CBR12 BINGO: Red
I am already worried about the day when Raybourn stops writing these Veronica Speedwell mysteries. Truly. These books and Sherry Thomas’ Lady Sherlock series are what fill the little hole in my heart that Gail Carriger left when the Parasols and Protectorate series ended. I need my witty banter laced with sexual tension. I yearn for characters with quirky occupations, impeccable fashion sense and taste for tea and sweets.
Give me passages like this and I am satisified:
“Veronica,” he said flatly, ” I am not going to take you on top of a moldy sarcophagus. I do not require love poems and fireworks, but kindly grant me a better audience than a stuffed wildebeest and a pack of sausage-breathed hounds.” (For accuracy’s sake, I should note that he did have a fondness for Keats, and the hounds did have sausage breath, but the wildebeest was, in point of fact, a gnu.)
See what I mean? Delightful. At this point, I’m not sure I am capable of being disappointed in one of these books. They are always a treat.
This time around Veronica and Stoker find themselves entangled in another situation with the monarchy. As Jack the Ripper has the East End of London gripped in terror, the Royal family is dealing with the delicate matter of a princely indiscretion. Wishing to keep the investigation on the relative down-low, Veronica is taxed with retrieving a gift that the Prince of Wales has bestowed upon a lady of ill-repute; a gift with recognizable ties to the royal family.

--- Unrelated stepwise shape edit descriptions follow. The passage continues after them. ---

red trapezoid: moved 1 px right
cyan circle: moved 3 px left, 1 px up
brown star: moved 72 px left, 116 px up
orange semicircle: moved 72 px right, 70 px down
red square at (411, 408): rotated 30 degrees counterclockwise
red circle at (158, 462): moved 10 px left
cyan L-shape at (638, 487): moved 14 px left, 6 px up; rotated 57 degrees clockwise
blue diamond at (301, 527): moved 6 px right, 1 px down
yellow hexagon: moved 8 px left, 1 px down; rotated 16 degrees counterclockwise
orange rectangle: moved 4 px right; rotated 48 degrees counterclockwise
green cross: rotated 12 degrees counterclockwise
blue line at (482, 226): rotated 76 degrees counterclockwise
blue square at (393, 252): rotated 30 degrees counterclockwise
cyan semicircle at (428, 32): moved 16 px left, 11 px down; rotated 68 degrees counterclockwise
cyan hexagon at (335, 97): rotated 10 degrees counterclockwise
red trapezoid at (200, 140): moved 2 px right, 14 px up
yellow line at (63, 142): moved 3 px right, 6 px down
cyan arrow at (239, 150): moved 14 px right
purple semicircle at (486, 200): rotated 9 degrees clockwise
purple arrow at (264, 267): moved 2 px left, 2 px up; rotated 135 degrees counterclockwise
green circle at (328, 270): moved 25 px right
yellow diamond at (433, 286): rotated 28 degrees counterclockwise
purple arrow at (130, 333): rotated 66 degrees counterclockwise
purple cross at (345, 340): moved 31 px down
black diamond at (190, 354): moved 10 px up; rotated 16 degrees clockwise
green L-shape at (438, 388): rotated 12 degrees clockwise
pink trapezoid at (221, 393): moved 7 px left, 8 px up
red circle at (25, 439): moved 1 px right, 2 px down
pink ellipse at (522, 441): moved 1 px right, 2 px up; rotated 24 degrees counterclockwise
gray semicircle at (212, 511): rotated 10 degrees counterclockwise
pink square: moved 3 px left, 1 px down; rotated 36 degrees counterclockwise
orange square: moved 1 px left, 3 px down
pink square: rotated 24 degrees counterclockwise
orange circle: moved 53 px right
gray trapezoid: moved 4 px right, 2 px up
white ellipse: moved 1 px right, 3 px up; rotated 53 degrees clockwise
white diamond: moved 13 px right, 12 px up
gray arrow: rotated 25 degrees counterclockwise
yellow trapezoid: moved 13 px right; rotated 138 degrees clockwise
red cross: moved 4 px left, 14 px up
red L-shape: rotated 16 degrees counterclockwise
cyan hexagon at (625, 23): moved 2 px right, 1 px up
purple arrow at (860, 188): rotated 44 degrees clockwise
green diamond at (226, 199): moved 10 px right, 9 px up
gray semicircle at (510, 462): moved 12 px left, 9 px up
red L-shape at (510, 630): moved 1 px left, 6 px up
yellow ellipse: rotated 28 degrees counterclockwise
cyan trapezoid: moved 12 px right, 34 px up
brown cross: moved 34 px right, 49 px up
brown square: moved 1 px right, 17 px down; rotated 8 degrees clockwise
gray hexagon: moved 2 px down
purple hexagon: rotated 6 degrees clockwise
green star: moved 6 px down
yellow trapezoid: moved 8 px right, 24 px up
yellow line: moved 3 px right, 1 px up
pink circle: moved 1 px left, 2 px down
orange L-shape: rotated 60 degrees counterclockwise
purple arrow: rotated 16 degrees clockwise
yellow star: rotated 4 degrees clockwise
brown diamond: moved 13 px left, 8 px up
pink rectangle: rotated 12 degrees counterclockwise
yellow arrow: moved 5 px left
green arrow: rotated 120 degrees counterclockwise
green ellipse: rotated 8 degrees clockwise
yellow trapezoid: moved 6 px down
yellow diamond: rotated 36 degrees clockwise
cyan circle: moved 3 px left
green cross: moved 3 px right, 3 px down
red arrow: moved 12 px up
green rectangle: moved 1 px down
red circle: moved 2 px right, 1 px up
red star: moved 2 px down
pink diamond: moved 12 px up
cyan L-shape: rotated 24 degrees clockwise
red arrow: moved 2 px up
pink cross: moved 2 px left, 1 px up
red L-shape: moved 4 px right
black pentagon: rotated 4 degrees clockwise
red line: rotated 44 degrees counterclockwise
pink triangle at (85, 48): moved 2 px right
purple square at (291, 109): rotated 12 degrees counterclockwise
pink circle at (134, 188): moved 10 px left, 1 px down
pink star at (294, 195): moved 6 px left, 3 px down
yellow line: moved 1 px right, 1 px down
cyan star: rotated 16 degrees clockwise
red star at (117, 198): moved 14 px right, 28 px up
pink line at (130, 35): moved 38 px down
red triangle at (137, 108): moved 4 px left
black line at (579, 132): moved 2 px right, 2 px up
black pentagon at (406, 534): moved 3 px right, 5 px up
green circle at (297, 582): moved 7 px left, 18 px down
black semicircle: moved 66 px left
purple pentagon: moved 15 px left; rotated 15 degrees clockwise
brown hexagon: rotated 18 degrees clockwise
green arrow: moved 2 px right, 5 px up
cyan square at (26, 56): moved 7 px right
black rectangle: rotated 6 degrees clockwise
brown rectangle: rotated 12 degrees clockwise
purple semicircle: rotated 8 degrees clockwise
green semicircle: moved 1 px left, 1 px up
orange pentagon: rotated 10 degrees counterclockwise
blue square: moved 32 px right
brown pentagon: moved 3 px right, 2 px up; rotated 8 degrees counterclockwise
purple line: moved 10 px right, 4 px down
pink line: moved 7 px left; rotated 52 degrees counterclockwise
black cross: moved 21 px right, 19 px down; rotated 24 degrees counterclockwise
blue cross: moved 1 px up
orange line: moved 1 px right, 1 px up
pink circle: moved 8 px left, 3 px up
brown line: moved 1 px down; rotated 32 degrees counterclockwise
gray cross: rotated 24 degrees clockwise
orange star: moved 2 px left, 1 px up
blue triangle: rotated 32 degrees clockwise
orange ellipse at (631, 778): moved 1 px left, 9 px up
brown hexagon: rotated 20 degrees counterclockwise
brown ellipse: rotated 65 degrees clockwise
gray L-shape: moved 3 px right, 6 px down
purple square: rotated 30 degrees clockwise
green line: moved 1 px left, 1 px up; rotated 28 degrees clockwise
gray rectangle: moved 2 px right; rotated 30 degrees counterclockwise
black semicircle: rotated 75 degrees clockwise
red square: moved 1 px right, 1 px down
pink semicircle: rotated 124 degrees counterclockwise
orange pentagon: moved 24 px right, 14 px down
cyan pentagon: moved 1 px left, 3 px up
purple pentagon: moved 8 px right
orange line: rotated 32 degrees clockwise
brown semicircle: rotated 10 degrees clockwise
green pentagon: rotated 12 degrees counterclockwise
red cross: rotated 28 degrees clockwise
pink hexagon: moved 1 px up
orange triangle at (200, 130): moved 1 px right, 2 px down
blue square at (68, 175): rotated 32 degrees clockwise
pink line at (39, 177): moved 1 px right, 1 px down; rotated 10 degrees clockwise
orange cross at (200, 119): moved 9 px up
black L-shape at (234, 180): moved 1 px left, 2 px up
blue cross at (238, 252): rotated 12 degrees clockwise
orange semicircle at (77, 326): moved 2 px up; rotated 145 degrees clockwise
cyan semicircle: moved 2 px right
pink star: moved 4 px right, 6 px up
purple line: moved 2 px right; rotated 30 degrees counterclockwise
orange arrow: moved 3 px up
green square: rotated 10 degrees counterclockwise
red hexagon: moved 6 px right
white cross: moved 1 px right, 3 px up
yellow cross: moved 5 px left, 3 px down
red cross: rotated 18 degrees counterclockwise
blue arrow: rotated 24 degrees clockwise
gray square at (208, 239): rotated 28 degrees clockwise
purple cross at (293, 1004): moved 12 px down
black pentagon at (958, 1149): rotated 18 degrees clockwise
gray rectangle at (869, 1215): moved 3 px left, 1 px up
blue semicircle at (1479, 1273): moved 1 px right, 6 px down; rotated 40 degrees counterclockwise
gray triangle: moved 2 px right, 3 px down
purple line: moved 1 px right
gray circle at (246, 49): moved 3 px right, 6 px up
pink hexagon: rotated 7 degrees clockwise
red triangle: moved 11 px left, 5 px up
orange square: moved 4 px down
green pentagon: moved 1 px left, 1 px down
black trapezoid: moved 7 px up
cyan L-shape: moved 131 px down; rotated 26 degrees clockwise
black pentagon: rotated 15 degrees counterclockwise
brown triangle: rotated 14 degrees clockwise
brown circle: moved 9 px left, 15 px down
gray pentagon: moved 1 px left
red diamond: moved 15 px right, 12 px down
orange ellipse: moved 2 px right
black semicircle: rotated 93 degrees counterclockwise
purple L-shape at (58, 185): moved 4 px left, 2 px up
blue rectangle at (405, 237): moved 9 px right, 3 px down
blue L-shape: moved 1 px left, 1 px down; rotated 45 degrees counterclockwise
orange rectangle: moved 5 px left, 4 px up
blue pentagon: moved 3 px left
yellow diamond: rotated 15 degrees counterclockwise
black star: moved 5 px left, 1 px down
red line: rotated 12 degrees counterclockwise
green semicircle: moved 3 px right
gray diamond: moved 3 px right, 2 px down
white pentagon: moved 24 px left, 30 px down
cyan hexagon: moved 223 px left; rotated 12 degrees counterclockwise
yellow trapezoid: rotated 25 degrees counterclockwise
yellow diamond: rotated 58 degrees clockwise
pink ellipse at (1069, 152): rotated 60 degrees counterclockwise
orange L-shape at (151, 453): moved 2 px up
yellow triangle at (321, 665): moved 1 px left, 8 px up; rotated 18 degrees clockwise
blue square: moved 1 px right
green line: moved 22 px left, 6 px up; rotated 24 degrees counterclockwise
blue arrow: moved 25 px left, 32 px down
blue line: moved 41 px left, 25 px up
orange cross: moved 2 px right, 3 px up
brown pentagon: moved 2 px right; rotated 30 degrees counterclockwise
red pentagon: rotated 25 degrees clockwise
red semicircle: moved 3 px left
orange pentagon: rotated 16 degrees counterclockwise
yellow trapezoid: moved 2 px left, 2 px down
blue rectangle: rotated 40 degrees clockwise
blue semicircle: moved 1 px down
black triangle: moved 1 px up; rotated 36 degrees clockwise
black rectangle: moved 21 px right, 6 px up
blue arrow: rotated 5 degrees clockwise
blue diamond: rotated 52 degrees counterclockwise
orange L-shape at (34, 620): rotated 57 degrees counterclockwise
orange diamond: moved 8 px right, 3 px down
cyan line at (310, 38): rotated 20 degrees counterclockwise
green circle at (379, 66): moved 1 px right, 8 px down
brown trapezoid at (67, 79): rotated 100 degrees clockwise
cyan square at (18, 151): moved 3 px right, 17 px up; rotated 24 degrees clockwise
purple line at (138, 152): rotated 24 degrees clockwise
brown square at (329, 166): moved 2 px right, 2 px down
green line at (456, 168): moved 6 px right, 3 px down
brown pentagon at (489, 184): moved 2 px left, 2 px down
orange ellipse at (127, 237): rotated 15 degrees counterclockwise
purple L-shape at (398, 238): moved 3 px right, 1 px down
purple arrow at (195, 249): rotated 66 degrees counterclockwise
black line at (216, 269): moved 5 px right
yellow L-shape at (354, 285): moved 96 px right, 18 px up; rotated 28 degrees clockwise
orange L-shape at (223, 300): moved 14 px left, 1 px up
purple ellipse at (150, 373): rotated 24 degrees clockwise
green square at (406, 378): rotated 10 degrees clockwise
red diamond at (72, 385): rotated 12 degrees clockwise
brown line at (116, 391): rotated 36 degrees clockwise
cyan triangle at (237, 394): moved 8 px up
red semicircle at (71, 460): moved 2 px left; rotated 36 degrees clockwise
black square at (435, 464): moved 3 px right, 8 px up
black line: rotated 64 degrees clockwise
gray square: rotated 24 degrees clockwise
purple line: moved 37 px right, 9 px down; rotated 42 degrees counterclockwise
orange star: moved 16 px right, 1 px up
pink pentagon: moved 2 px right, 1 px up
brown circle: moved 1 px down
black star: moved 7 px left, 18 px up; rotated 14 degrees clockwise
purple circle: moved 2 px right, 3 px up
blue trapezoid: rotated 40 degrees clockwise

Cue a high-end kinky brothel, a stuffed quagga, and a dastardly relative with nine lives! There are lots of sweets, some tea, copious amounts of witty banter and sexual tension and, at one point, a crown made of fox teeth. If you haven’t read any of the Veronica Speedwell mysteries yet, you are in luck. This is fifth in the series so you can devour all five in a row. I am beyond jealous.